Too high commendation cannot be bestowed upon the troops under my command, and those of other corps who came under my observation; and I trust it will not be out of place to mention some, at least, of the latter. The unwavering firmness evinced throughout, by all, raises them to the highest pitch of admiration.

The field, on the thirteenth, presented the unprecedented spectacle of a fierce battle raging, and not a straggler from the ranks.

Brigadier-General Cooke was wounded early in the action, but handled his troops well.

Brigadier-General Kemper came upon the field late, but in the handsomest style, under a galling fire, moved his command into position with the greatest alacrity and steadiness, and, during this time, lost a few killed and quite a number wounded.

While I do not disparage any, I cannot fail to mention the splendid and dashing action of the Twenty-fifth North Carolina volunteers, Lieutenant-Colonel Bryson commanding, in going into battle.

Though no part of my command, I will not pass over the already famous Washington artillery. Its gallantry and efficiency are above praise.

Colonel Alexander, of the artillery, brought in his battalion admirably, and relieved the Washington artillery under a hot fire.

I regret that I could not witness the part taken by the long-range guns of my batteries; but, from the commanders' reports, they did good service, both in the direction of Fredericksburg and more to the right of our lines. Lieutenant Branch, in charge of the two pieces above mentioned, handled them beautifully.

Lieutenant and Adjutant Cooke, Twenty-fourth North Carolina volunteers, was severely wounded. I have before witnessed his conduct, and no one more highly merits promotion.

The valuable assistance and daring gallantry of my Assistant Adjutant-General, Captain Thomas Rowland, and volunteer Aid, Dr. H. I. Davis, deserve my warmest commendation. They, three times each during the day, traversed the entire front of my line, descending and returning from the road, thus six times running the gantlet of a most fearful fire.
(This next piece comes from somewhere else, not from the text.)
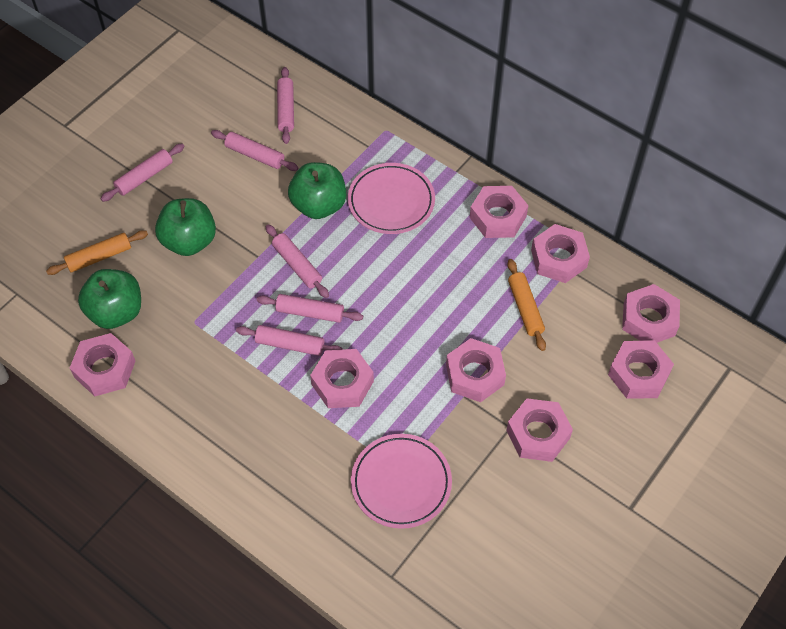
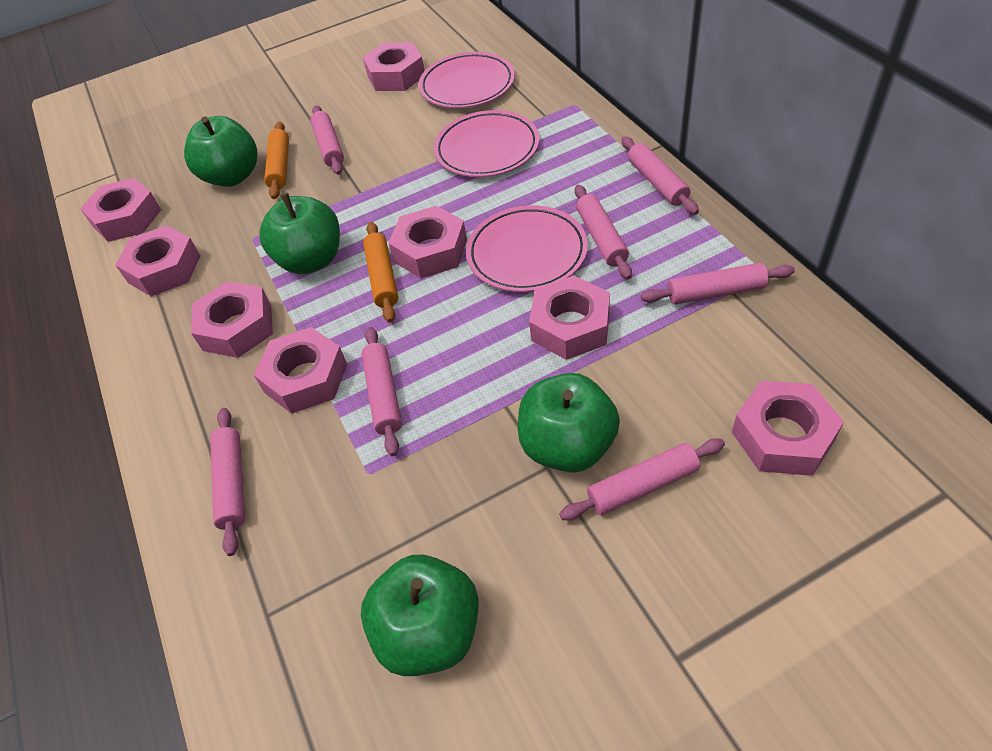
green apple: 3 -> 4
pink plate: 2 -> 3
pink rolling pin: 6 -> 7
I am much indebted to Lieutenant E. A. Thorn, ordnance officer for division, for his devotion and energy. Whatever might have been the duration of the battle, so long as ammunition could have been had, I felt sure that my troops would be supplied. After the battle, he collected about two thousand small arms.

Lieutenant and Aid-de-camp Brodnax rendered valuable aid.

I should fail in my duty if I did not notice the splendid dash of General Kershaw and his staff.